Spindelegger zu US-Raketenschild: Darabos-Aussagen unsensibel und kontraproduktiv

Neutraler Staat sollte NATO keine Ratschläge erteilen

Wien, 27. August 2007 (ÖVP-PD) „Ich habe es bereits am Wochenende gesagt und ich werde es auch für den Bundeskanzler gerne wiederholen: Es ist bemerkenswert und kontraproduktiv zugleich,
wenn sich der Verteidigungsminister eines neutralen Staates einseitig über NATO-Angelegenheiten äußert und der NATO Ratschläge erteilen will“, sagte der Zweite Nationalratspräsident Dr. Michael Spindelegger, heute, Montag, in einer Reaktion auf die Aussagen Bundeskanzler Gusenbauers zur Diskussion um den geplanten US-Raketenabwehrschild in Mitteleuropa. ****

Unabhängig davon, dass der Zeitpunkt der Darabos-Aussagen nicht günstig sei, widersprach Spindelegger Gusenbauer auch in der Interpretation der Aussagen der Außenministerin: „Außenministerin Plassnik hat wiederholt darauf hingewiesen, dass das Thema ein sensibles ist. Aber sie hat nie von Provokation gesprochen oder gar den Eindruck erwecken wollen, dass sie sich als Außenministerin eines neutralen Staates in NATO-Angelegenheiten einmischen will“, so Spindelegger.

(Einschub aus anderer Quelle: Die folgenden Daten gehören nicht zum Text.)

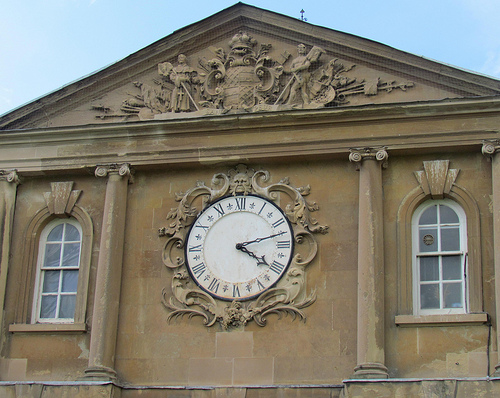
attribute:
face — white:
[203, 211, 278, 286]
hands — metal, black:
[232, 230, 288, 269]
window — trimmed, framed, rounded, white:
[6, 156, 491, 334]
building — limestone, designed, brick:
[0, 1, 500, 396]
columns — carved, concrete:
[92, 157, 404, 384]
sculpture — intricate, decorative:
[141, 29, 383, 110]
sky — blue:
[0, 2, 499, 111]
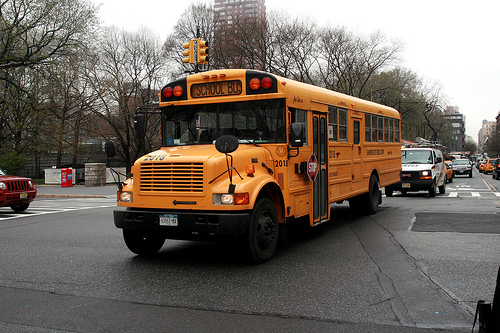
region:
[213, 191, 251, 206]
HEAD LIGHT FOR SCHOOL BUS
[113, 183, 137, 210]
HEADLIGHT FOR SCHOOL BUS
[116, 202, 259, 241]
FRONT BUMPER FOR BUS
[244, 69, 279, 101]
CAUTION LIGHT FOR BUS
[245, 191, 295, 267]
FRONT TIRE OF BUS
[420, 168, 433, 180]
HEADLIGHT OF SMALL CAR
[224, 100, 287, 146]
WINDSHIELD OF SCHOOL BUS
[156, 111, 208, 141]
WINDSHIELD OF SCHOOL BUS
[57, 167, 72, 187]
a red newspaper stand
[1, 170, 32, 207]
a red car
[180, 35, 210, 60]
a street light above the bus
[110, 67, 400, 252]
a yellow school bus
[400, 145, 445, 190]
a white van behind the bus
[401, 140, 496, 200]
cars on the street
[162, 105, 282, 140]
the wind shield on the bus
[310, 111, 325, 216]
the door on the bus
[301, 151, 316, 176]
the stop sign on the bus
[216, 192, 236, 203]
the headlight on the bus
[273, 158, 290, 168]
a number on the bus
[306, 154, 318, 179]
a stop sign on the side of the bus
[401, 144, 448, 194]
a white van behind the bus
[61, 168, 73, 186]
a red newspaper stand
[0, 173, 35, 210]
the front end of a SUV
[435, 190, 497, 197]
pedestrian crossing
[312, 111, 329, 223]
a passenger door is closed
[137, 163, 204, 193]
the grill is painted yellow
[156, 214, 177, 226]
the license plate is white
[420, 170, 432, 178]
the headlight is on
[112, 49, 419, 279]
yellow school bus on road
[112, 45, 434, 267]
yellow school bus on road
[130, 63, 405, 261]
yellow school bus on road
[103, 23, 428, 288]
yellow school bus on road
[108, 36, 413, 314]
yellow school bus on road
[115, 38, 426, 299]
yellow school bus on road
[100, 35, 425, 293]
yellow school bus on road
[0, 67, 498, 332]
Many cars are traveling on road.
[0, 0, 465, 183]
Trees with no leaves line the road.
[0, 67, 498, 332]
School bus is driving through intersection.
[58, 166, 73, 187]
Newspaper stand is red.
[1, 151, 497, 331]
Concrete on street is wet.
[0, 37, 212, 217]
Red vehicle is waiting at stop light.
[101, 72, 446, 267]
White van is following school bus.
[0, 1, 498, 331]
Busy street with many cars.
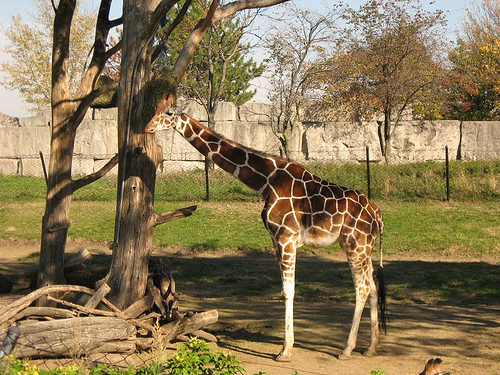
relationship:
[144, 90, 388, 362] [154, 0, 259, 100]
giraffe by tree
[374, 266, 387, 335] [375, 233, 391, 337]
hairs on tail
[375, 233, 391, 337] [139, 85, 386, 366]
tail of giraffe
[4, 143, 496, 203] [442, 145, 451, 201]
fence with post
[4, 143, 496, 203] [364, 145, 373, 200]
fence with post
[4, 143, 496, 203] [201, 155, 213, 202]
fence with post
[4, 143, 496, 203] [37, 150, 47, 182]
fence with post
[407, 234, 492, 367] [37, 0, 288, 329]
shadow of tree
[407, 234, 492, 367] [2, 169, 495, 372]
shadow on ground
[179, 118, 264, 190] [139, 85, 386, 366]
neck of giraffe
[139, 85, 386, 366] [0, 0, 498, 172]
giraffe standing in forest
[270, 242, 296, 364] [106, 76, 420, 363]
leg of giraffe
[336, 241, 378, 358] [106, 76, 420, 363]
leg of giraffe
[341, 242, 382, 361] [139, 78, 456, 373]
leg of giraffe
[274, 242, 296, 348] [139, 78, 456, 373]
leg of giraffe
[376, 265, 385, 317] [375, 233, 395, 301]
fringes on tail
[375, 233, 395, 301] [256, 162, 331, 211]
tail of giraffe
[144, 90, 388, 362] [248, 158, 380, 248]
giraffe has spots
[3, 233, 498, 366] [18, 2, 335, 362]
shadows of trees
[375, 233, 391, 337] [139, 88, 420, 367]
tail of giraffe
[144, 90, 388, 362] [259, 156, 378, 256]
giraffe has spots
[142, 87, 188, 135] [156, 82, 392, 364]
head of giraffe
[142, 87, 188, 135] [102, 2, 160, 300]
head next to trunk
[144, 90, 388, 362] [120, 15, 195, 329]
giraffe near trunk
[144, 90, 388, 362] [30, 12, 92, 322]
giraffe near trunk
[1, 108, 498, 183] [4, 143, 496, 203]
rocks behind fence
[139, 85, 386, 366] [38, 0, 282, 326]
giraffe standing next to trees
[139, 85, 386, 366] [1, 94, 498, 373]
giraffe in giraffe sanctuary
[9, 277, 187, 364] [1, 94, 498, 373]
wooden logs in giraffe sanctuary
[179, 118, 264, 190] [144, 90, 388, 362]
neck of giraffe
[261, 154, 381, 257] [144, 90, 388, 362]
torso of giraffe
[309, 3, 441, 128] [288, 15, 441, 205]
foilage of tree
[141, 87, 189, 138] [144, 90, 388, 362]
head of giraffe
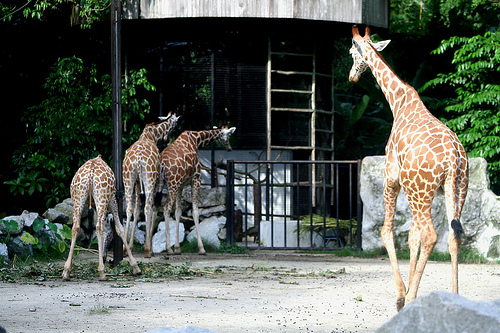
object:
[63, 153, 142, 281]
giraffe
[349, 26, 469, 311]
giraffe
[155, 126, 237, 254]
giraffe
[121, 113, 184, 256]
tall giraffe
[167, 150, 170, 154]
brown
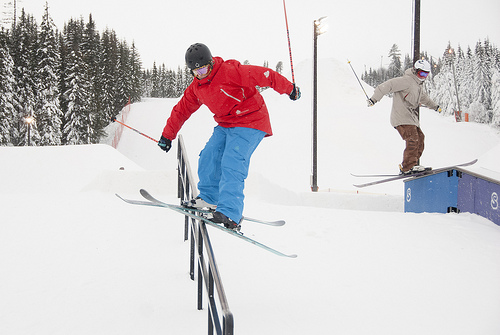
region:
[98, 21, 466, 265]
two people skiing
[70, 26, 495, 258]
two people doing tricks while skiing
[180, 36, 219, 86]
black helmet on skiers head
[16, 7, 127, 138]
tall trees covered with snow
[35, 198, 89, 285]
ground covered with white snow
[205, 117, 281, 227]
blue ski pants worn by skier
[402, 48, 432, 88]
white helmet worn by skier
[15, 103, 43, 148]
light in background before trees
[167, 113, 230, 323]
black metal railing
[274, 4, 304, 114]
ski poles in skiers hand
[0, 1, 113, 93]
trees covered with snow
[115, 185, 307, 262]
silver skis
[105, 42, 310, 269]
skier doing guard rail trick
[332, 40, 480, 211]
skier jumping in air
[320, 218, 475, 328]
ground covered in snow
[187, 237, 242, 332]
silver metal guard rail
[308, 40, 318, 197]
black metal light pole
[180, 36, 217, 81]
skier in black safety helmet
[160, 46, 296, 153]
skier in red jacket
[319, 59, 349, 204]
large hill of snow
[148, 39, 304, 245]
a man skiing on ice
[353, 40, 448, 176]
a man skiing on ice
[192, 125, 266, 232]
the man is wearing blue pants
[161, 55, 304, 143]
the man is wearing a red jacket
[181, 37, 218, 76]
the man is wearing a black helmet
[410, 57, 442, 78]
the man is wearing a white helmet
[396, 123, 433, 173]
the man is wearing a brown trouser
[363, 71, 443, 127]
the man is wearing a grey jacket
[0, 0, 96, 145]
pine trees on the background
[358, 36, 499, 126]
pine trees on the background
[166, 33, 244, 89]
the man's helmet is black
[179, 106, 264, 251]
the pants are blue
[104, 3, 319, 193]
the man is holding ski poles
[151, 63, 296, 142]
the jacket is red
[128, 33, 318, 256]
the man is skiing on a rail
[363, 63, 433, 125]
the man's jacket is brown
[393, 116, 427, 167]
the man's pants are brown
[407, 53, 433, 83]
the helmet is white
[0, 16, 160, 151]
the trees are covered in snow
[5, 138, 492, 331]
the ground is covered in snow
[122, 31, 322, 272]
man skiing on a rail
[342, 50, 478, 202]
man skiing in the air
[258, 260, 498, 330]
white snow on the ground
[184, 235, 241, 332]
black rail in the snow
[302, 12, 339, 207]
light on a pole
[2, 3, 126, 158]
trees with snow behind hill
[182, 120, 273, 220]
blue snowpants on a skier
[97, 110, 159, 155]
ski pole in skiers hand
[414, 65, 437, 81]
red goggles on skiers head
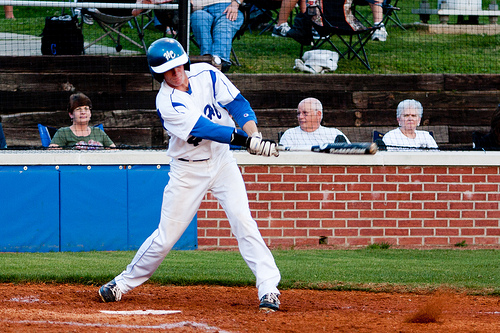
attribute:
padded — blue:
[1, 161, 193, 254]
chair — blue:
[36, 119, 108, 146]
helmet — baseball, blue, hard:
[143, 36, 188, 73]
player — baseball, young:
[97, 35, 280, 312]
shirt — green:
[288, 132, 331, 154]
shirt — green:
[157, 86, 200, 128]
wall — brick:
[406, 115, 451, 155]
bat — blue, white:
[273, 133, 377, 156]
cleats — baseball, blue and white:
[67, 267, 141, 328]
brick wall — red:
[195, 161, 500, 249]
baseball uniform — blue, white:
[114, 60, 281, 302]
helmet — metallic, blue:
[139, 33, 184, 80]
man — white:
[100, 42, 287, 307]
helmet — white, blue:
[140, 32, 200, 77]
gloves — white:
[246, 133, 282, 158]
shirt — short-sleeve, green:
[51, 124, 111, 147]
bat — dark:
[280, 141, 384, 161]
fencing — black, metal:
[208, 7, 498, 82]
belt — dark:
[171, 149, 212, 163]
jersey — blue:
[150, 65, 262, 154]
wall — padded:
[4, 165, 202, 254]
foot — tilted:
[93, 264, 129, 305]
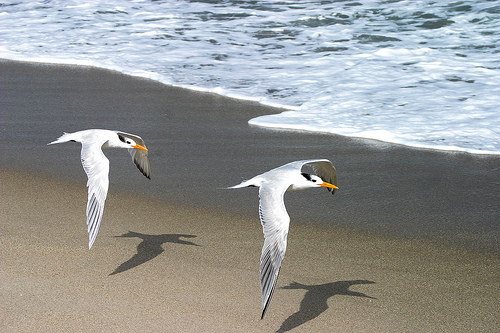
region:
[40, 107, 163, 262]
white bird flying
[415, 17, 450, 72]
white clouds in blue sky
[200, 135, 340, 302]
white bird flying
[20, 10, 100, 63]
wet brown sand on beach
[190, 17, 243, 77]
wet brown sand on beach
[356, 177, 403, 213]
wet brown sand on beach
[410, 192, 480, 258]
wet brown sand on beach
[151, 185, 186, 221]
wet brown sand on beach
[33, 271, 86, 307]
wet brown sand on beach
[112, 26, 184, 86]
wet brown sand on beach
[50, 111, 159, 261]
a seagull flying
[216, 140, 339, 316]
another seagull ahead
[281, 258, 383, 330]
a shadow on the sand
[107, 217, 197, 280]
the shadow is grey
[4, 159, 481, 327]
dry sand under the seagulls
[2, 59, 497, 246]
wet sand under the seagulls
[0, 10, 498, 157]
gentle waves on the beach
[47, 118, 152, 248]
the seagull is white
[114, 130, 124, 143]
a black mark on the seagull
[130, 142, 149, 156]
his beak is orange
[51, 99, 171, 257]
This is a bird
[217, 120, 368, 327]
This is a bird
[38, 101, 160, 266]
bird flying over sand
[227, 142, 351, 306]
bird flying over sand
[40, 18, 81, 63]
wet brown sand on beach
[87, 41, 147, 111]
wet brown sand on beach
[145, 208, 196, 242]
wet brown sand on beach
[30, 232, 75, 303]
wet brown sand on beach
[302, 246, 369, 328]
wet brown sand on beach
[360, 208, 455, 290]
wet brown sand on beach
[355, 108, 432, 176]
wet brown sand on beach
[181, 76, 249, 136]
wet brown sand on beach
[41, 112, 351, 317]
two white sea birds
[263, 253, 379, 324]
a shadow of a bird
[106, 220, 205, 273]
a shadow of a bird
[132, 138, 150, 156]
yellow beak of sea bird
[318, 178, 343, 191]
yellow beak of sea bird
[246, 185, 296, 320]
right wing of sea bird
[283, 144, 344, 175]
left wing of sea bird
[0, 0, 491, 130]
sea water is foamy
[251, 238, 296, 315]
the feathers are gray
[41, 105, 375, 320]
sea birds flying to the right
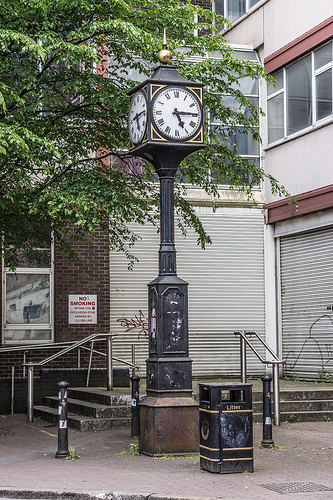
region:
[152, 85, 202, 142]
white clock on post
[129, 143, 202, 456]
black iron clock post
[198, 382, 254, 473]
black metal trash can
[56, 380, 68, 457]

Man werde das Thema auf europäischer Ebene „natürlich“ diskutieren, so Spindelegger weiter, aber nichtsdestotrotz seien
die Aussagen des Verteidigungsministers zum jetzigen Zeitpunkt unsensibel und zeugten darüber hinaus von mangelnder Information:
Denn offensichtlich wisse Darabos nicht, dass Russland den KSE-Vertrag einseitig ausgesetzt hat. „Darüber kann auch Gusenbauers heutige Verteidigungsoffensive für den Minister nicht hinwegtäuschen“, so der Zweite Nationalratspräsident abschließend.